GET https://{endpoint}/livyApi/versions/{livyApiVersion}/sparkpools/{sparkPoolName}/sessions/{sessionId}/applications/{sparkApplicationId}/executors
Parameter | Required | Description |
---|---|---|
endpoint | True | The workspace development endpoint, for example https://myworkspace.dev.azuresynapse.azure.cn. |
livyApiVersion | True | Valid api-version for the request.
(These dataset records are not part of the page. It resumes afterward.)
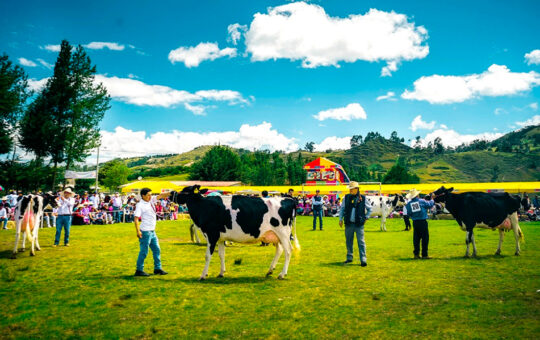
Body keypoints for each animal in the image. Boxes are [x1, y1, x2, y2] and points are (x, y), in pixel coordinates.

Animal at [171, 187, 300, 280]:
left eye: (185, 190)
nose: (172, 193)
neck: (204, 207)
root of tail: (289, 199)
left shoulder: (212, 235)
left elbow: (207, 256)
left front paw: (203, 275)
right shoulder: (221, 238)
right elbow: (221, 254)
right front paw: (221, 273)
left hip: (283, 233)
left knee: (288, 250)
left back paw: (282, 274)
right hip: (274, 235)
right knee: (280, 250)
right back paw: (270, 270)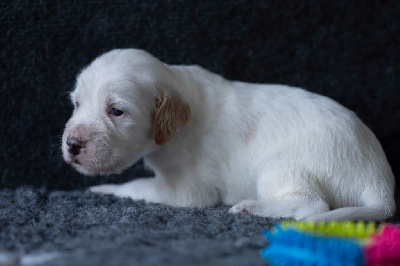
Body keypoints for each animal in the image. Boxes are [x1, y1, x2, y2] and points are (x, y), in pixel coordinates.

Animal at [61, 48, 396, 221]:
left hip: (280, 167)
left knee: (312, 205)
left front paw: (102, 190)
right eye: (76, 104)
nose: (72, 144)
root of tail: (379, 183)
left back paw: (251, 207)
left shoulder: (185, 190)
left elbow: (137, 186)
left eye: (117, 111)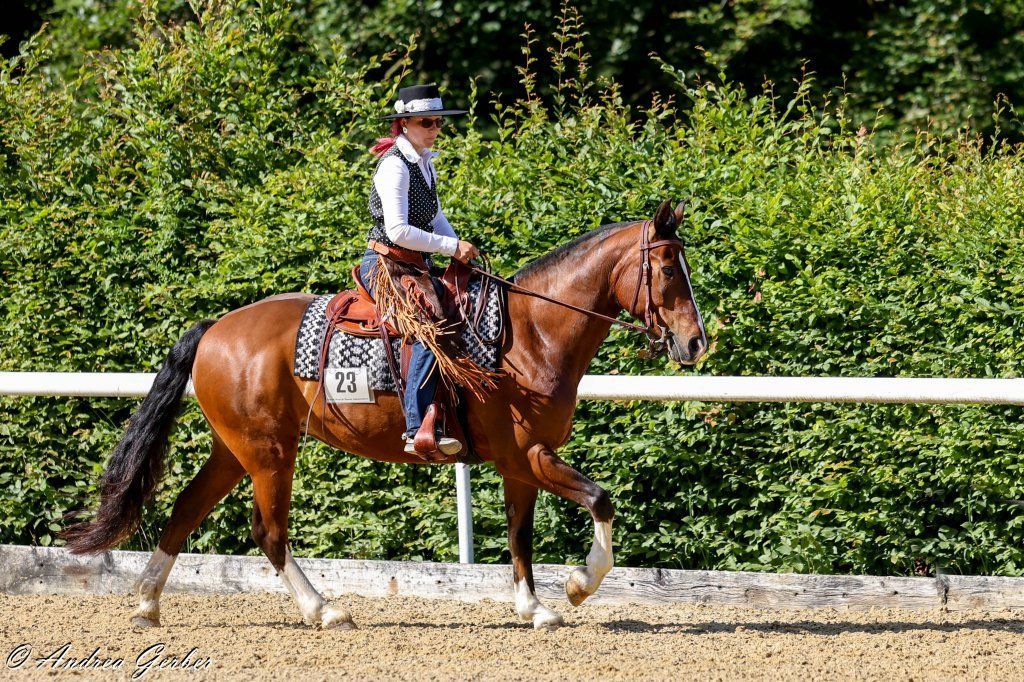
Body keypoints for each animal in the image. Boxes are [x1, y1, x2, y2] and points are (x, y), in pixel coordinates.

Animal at [61, 199, 708, 631]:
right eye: (667, 270)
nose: (697, 343)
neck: (527, 337)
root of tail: (216, 328)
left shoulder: (521, 464)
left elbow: (520, 534)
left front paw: (535, 607)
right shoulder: (527, 455)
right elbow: (600, 499)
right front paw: (577, 585)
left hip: (236, 448)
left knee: (185, 509)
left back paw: (147, 603)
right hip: (270, 454)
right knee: (269, 531)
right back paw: (324, 609)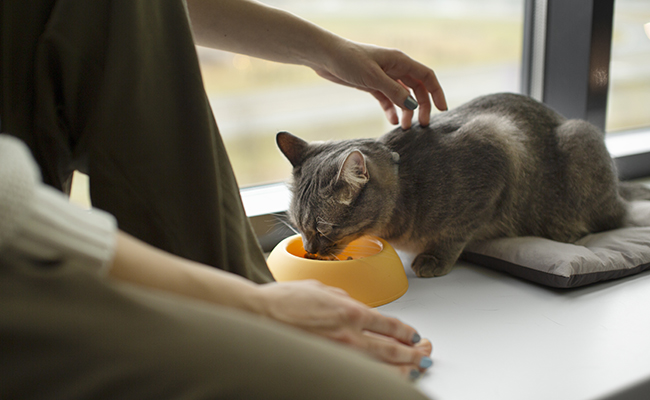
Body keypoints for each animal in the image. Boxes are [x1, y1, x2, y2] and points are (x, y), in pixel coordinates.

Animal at [276, 92, 644, 276]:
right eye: (298, 226)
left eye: (324, 229)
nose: (310, 250)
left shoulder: (496, 149)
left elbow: (456, 232)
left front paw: (433, 259)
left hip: (580, 138)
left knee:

Currently, it is 2019-11-01-preview |
sparkPoolName | True | Name of the spark pool. |
sessionId | True | Identifier for the session. |
sparkApplicationId | True | Spark Application ID |
Sample Request
GET https://myworkspace.dev.azuresynapse.azure.cn/livyApi/versions/2019-11-01-preview/sparkpools/mysparkpool/sessions/1/applications/application_1605509647837_0001/executors
Sample Response Status code: 200
[
{
"id": "driver",
"hostPort": "f98b8fc2aea84e9095bf2616208eb672007bde57624:45889",
"isActive": true,
"rddBlocks": 0,
"memoryUsed": 75014,
"diskUsed": 0,
"totalCores": 0,
"maxTasks": 0,
"activeTasks": 0,
"failedTasks": 0,
"completedTasks": 0,
"totalTasks": 0,
"totalDuration": 0,
"totalGCTime": 0,
"totalInputBytes": 0,
"totalShuffleRead": 0,
"totalShuffleWrite": 0,
"isBlacklisted": false,
"maxMemory": 15845975654,
"addTime": "2020-11-16T06:55:06.718GMT",
"executorLogs": {
"stdout": "http://f98b8fc2aea84e9095bf2616208eb672007bde57624:8042/node/containerlogs/container_1605509647837_0001_01_000001/trusted-service-user/stdout?start=-4096",
"stderr": "http://f98b8fc2aea84e9095bf2616208eb672007bde57624:8042/node/containerlogs/container_1605509647837_0001_01_000001/trusted-service-user/stderr?start=-4096"
},
"memoryMetrics": {
"usedOnHeapStorageMemory": 75014,
"usedOffHeapStorageMemory": 0,
"totalOnHeapStorageMemory": 15845975654,
"totalOffHeapStorageMemory": 0
},
"blacklistedInStages": []
},
// ...
]
The Prometheus API and the REST APIs provide rich metrics data about the Apache Spark application running information.You can collect the application-related metrics data through the Prometheus API and the REST APIs. And build your own diagnosis and monitoring tools that are more suitable for your needs.